О православной церкви, которая охраняет подножие креста, как будто это «крыльцо правителя градского», написано резкое стихотворение «Мирская власть». Самые популярные стихи Пушкина полны пуританской тревогой перед неведомым, недоступным Предопределением: в одиноком акте личного вопрошания помочь не может ни священник, ни церковь.
Дар напрасный, дар случайный,Жизнь, зачем ты мне дана?Иль зачем судьбою тайнойТы на казнь осуждена?

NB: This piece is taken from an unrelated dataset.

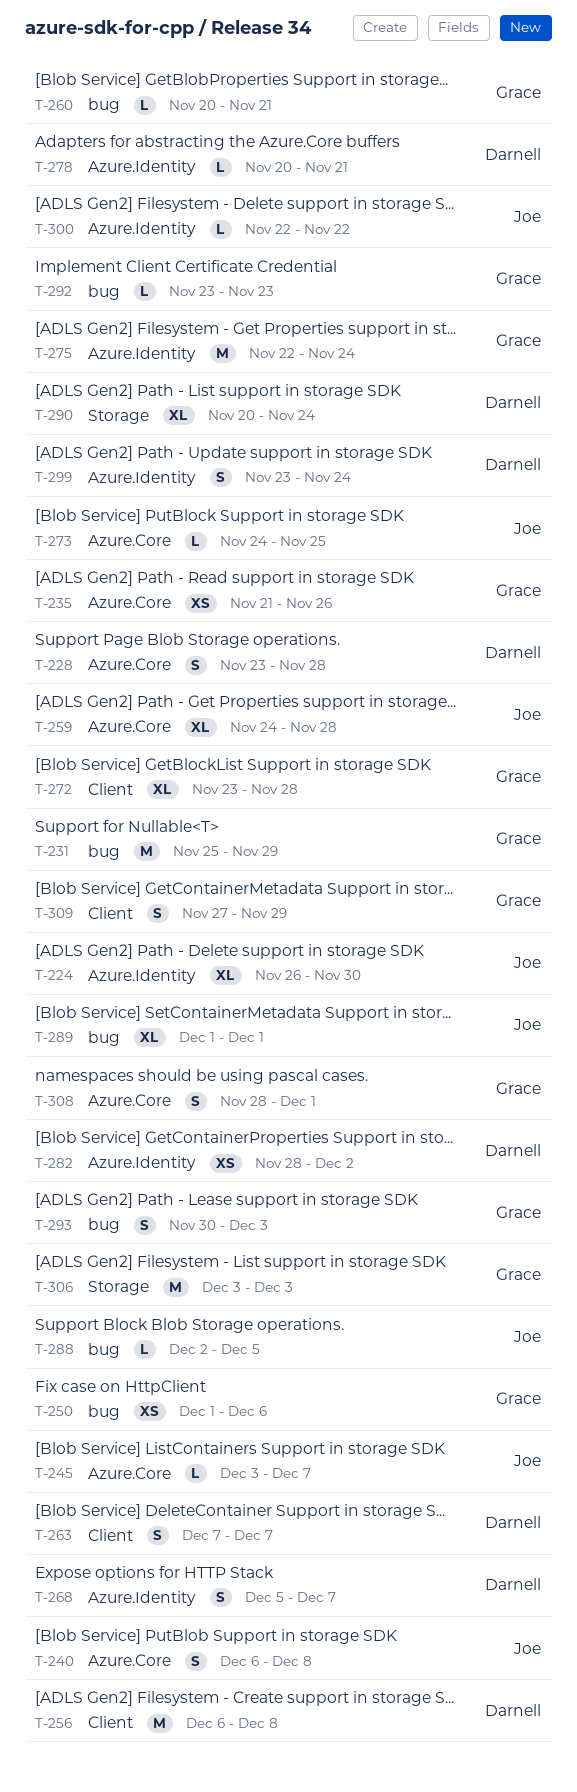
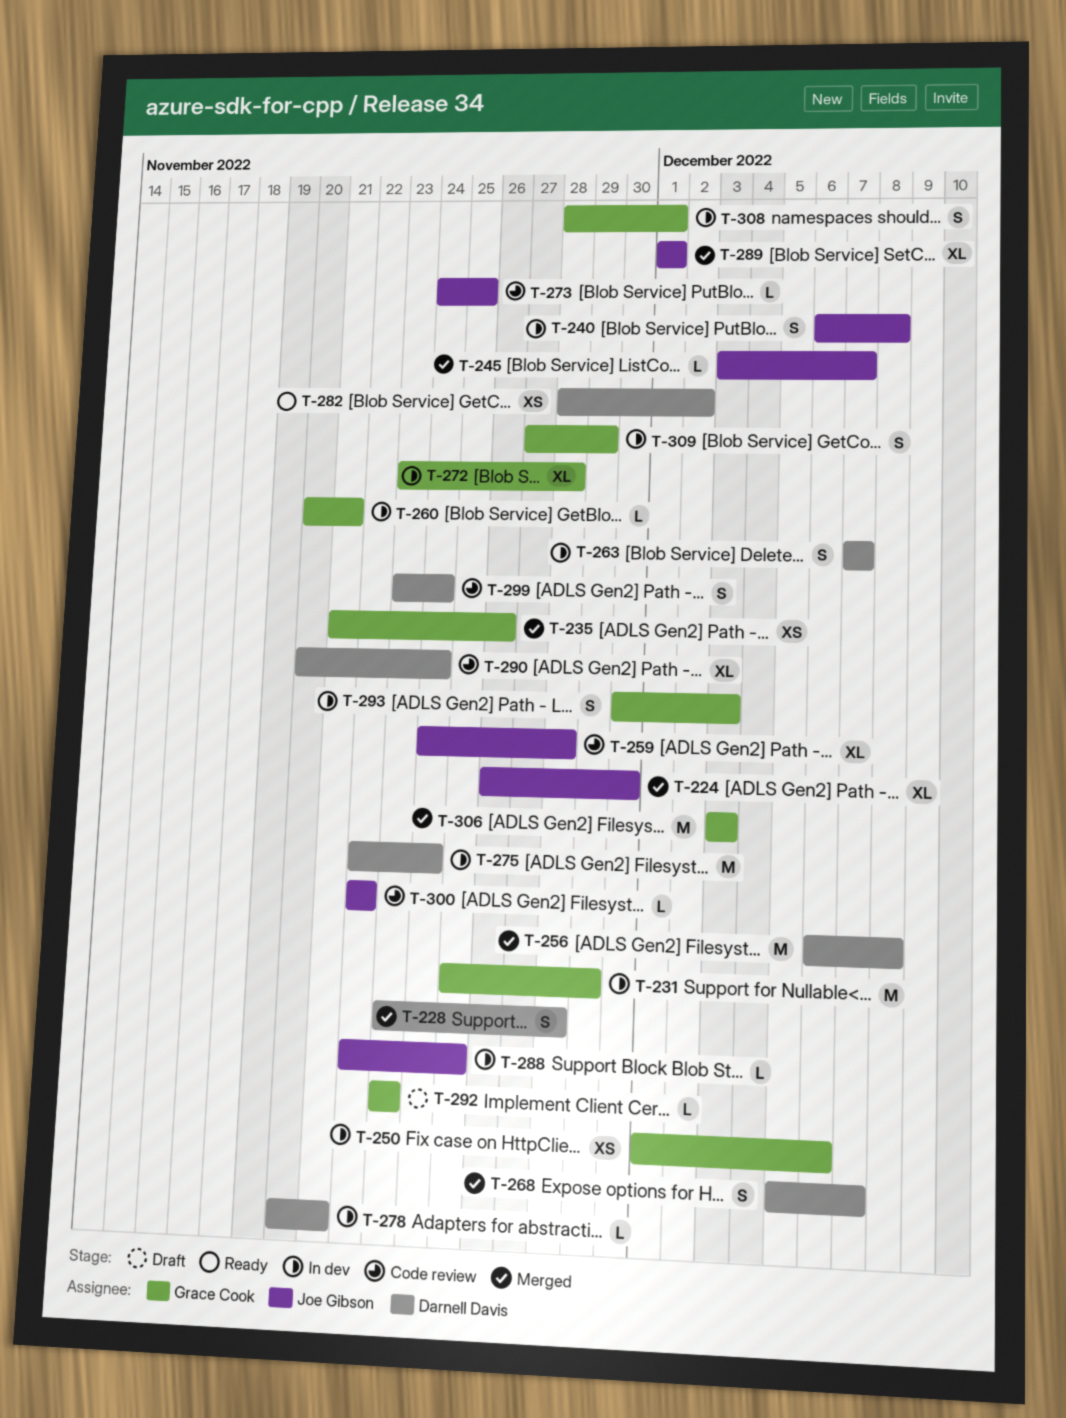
T-275, owner: Grace Cook -> Darnell Davis
T-288, start: Dec 2 -> Nov 22
T-288, due: Dec 5 -> Nov 25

Филарет в своей стихотворной отповеди («Не напрасный, не случайный») подверг пушкинские формулы прямому грамматическому отрицанию. Иерарх был точен в выборе объекта для полемики. Перевернув пушкинский текст, Филарет показал противоположность пушкинского, не нуждающегося в посредниках, вопрошания Бога православному его пониманию. Понимание нравственных и теологических проблем Реформации выражено в «Страннике». В собраниях сочинений это стихотворение считают «переводом (отчасти пересказом)» Пути пилигрима Джона Беньяна; на деле перед нами изложение кальвинистского символа веры, привязанное к чтению популярного пуританина. Перечитайте «Странника» параллельно с фрагментом из Протестантской этики Макса Вебера: редкий случай, когда столь разные авторы читают один и тот же текст, показывает существенное совпадение акцентов:
Общение кальвиниста с его Богом происходило в атмосфере полного духовного одиночества […] Каждый, кто хочет ощутить специфическое воздействие этой атмосферы, может обратиться к книге Беньяна Pilgrim’s Progress […]. В ней описывается, как некий «христианин», осознав, что он находится в «городе, осужденном на гибель», услышал голос, призывающий его немедленно совершить паломничество в град небесный. Жена и дети цеплялись за него, но он мчался, зажав уши, не разбирая дороги[946].
Аллегорию на ту же тему представляет Пиковая дама. Согласно радикальному предположению Кэрил Эмерсон, Пиковая дама загадывает несуществующую загадку, провоцируя на гипотезы, опровергая любую из них и требуя непосредственного, неинтерпретативного чтения[947]. В этом чтении Дама пародирует всякие системы как таковые и дает урок чего-то вроде негативной герменевтики. В недавних работах Вольфа Шмидта эта повесть трактуется как прямая угроза сторонникам историзующего чтения. «В нарративном мире […] Пушкина превращение литературы в жизнь, как правило, губит героев», — пишет Шмидт[948]. Если Германн сходит с ума, а Татьяна рискует честью из-за слишком буквального отношения к любимым текстам, историку и критику лучше бы избежать их судьбы. Согласно Шмидту, Пиковая дама развертывается как преемственная серия нарративов. С надлежащими ссылками, их рассказывают лучшие и, соответственно, самые недостоверные из рассказчиков: Пушкин рассказывает о Германне, который рассказывает о Томском, который рассказывает о Казанове, который рассказывает о Сен-Жермене… Все эти рассказы входят друг в друга как матрешки, а мы, читатели, получаем их все вместе. Мы не умеем их разобрать, но догадываемся об их многослойности. Мы подозреваем один главный секрет, разгадка которого была бы равнозначна обнаружению рассказа первого рассказчика, о котором рассказывал Сен-Жермен и о котором не рассказал Пушкин. Шмидт отказывается гадать о нем, и он прав: последняя из тайн всегда банальна, как смесь из первородного греха и первичной сцены.